Save Yourself by Kelly Braffet is an interesting sort of contemporary novel. It’s difficult to describe; there are so many elements that come together to make this novel. The central character is Patrick, who is managing to get by. His life is a sad one; he has no real friends, and it’s clear that he has no future. He’s doomed to live and die in that small town, with everyone hating him. The reader will want him to get out, to find something better, but will also know that there’s little chance of that happening. Patrick is stuck, in every sense of the word.
Layla is another thought-provoking character in Save Yourself, though she’s a bit more difficult to like than Patrick. It’s clear that everything she does is a reaction to her parents. She’s in a lot of pain emotionally, and doesn’t know how to cope. Layla is suffocated by her conservative Christian family; she doesn’t share their beliefs and holds everything they do and think in contempt. It’s interesting, if sad, to see their dynamics, as well as to understand where Layla ends up.
It’s Verna, Layla’s little sister, who will really capture the reader’s heart in Save Yourself. She’s just entering high school, scared and unsure of herself. The amount of teasing and bullying she’s forced to endure is both frightening and heartbreaking.
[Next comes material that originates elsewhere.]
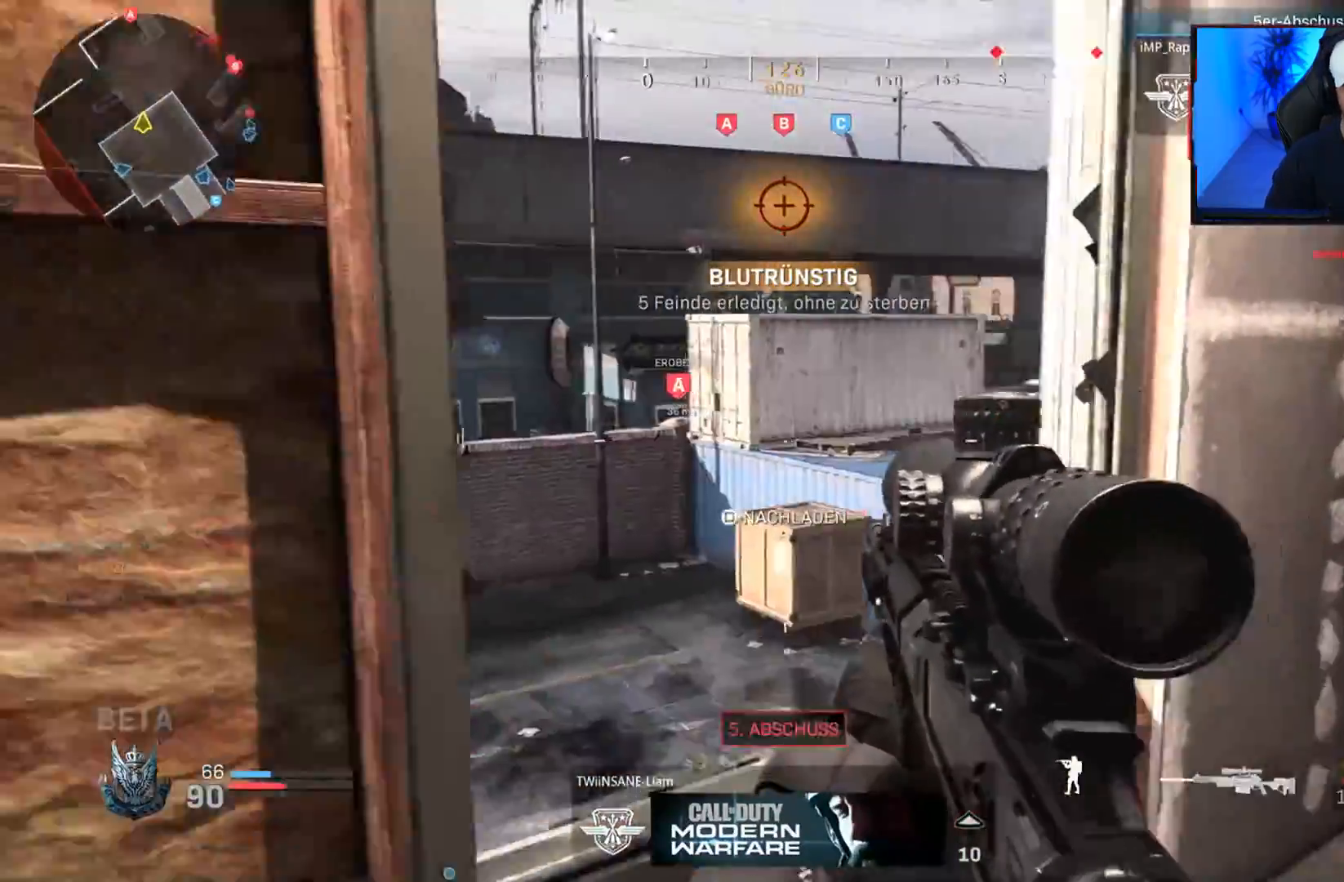
{"buttons": ["L1"], "left_stick": "center", "right_stick": "center", "events": [[50, "right_stick", "center"], [100, "left_stick", "center"], [183, "left_stick", "right"], [350, "left_stick", "down-left"], [367, "L1", "down"], [500, "left_stick", "center"]]}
Braffet really makes this issue a centerpiece of her novel; as things get worse and worse for Verna, Layla, and Patrick, the reader knows that the story is building up to something, and it likely isn’t good.
These three different stories make up Save Yourself, and it’s very interesting. The book is difficult to read at times, just because it is so bleak and heartbreaking. These characters have no hope, and little realistic chance of getting out of their small, depressing town. It’s still worth reading, though, as Braffet writes realistic characters and deals with thought-provoking issues that will leave readers wondering long after the last pages are turned.